| Work to complete |
The expected output is exactly the lines below, starting at the line with "204 243 179" and ending at the line with "11 166 119.4", both included; no other line belongs in it.

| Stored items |
§

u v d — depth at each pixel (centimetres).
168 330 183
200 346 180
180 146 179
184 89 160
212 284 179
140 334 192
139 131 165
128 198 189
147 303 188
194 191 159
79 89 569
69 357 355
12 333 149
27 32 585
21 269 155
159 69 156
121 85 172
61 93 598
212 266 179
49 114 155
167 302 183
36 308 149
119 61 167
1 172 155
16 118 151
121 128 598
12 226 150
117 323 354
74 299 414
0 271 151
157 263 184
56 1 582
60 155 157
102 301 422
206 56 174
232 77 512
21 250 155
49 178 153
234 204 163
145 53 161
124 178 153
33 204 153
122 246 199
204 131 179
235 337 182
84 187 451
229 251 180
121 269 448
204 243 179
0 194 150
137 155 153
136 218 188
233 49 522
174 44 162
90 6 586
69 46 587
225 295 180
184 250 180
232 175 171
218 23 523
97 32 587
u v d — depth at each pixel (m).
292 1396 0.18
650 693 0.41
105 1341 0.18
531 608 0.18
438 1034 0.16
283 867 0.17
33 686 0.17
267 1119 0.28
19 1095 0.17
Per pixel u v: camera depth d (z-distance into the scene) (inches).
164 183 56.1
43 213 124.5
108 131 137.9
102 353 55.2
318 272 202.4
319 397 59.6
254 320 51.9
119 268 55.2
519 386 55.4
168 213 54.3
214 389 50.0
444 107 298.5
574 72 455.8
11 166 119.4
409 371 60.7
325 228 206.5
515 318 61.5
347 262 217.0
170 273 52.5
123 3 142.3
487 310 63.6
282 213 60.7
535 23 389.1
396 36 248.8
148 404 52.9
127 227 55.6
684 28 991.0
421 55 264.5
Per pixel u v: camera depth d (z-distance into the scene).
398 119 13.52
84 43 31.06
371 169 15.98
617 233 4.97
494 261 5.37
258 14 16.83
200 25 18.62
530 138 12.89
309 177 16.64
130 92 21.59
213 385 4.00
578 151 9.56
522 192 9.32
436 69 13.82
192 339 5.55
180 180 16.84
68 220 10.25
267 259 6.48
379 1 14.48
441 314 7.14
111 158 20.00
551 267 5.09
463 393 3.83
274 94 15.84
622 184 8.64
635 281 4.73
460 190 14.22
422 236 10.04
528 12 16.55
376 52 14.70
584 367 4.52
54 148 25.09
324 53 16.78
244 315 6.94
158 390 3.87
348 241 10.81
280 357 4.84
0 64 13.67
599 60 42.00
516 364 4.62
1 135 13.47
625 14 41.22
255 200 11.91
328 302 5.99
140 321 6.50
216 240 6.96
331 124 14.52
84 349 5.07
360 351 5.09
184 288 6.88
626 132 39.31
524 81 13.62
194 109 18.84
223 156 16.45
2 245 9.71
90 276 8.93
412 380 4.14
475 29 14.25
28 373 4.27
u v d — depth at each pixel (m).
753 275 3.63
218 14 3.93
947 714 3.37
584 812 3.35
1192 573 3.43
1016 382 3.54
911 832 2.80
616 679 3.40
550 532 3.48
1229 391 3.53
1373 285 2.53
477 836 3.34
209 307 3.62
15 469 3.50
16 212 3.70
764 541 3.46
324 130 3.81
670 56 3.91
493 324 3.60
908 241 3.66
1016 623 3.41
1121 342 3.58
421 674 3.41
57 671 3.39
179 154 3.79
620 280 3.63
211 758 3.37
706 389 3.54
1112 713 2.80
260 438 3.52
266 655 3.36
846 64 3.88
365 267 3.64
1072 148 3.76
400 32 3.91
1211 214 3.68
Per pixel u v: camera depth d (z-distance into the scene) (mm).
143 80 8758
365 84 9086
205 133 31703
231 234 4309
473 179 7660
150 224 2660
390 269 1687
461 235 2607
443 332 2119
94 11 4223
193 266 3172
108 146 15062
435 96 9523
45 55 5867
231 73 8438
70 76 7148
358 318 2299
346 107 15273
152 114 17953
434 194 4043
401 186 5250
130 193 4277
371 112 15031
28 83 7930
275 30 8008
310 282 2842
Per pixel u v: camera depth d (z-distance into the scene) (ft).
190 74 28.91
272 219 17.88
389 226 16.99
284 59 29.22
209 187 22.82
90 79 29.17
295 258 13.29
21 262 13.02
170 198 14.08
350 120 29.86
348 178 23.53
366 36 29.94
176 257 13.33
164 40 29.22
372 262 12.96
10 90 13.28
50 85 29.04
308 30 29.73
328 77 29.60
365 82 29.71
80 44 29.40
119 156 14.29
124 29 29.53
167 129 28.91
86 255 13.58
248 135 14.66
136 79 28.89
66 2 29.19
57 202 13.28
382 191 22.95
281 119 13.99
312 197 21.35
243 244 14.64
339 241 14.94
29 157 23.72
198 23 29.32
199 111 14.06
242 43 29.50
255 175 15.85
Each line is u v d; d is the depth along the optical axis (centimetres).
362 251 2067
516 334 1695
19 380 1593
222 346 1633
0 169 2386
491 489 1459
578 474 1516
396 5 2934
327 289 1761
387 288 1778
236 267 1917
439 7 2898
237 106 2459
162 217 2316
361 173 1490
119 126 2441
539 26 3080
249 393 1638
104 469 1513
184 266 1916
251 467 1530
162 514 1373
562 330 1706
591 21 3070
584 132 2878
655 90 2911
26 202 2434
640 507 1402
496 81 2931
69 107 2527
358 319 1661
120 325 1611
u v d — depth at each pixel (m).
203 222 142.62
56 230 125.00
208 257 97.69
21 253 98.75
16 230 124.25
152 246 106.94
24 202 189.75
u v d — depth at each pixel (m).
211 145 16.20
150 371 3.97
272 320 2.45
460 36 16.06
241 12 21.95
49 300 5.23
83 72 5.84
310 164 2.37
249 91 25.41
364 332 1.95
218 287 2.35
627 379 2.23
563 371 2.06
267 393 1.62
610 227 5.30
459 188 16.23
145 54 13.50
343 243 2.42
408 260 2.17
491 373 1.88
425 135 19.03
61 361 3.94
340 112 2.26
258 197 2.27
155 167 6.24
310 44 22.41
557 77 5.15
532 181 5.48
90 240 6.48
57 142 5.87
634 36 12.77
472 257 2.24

§

| Solution |
204 243 179
0 194 150
137 155 153
136 218 188
233 49 522
174 44 162
90 6 586
69 46 587
225 295 180
184 250 180
232 175 171
218 23 523
97 32 587
u v d — depth at each pixel (m).
292 1396 0.18
650 693 0.41
105 1341 0.18
531 608 0.18
438 1034 0.16
283 867 0.17
33 686 0.17
267 1119 0.28
19 1095 0.17
Per pixel u v: camera depth d (z-distance into the scene) (inches).
164 183 56.1
43 213 124.5
108 131 137.9
102 353 55.2
318 272 202.4
319 397 59.6
254 320 51.9
119 268 55.2
519 386 55.4
168 213 54.3
214 389 50.0
444 107 298.5
574 72 455.8
11 166 119.4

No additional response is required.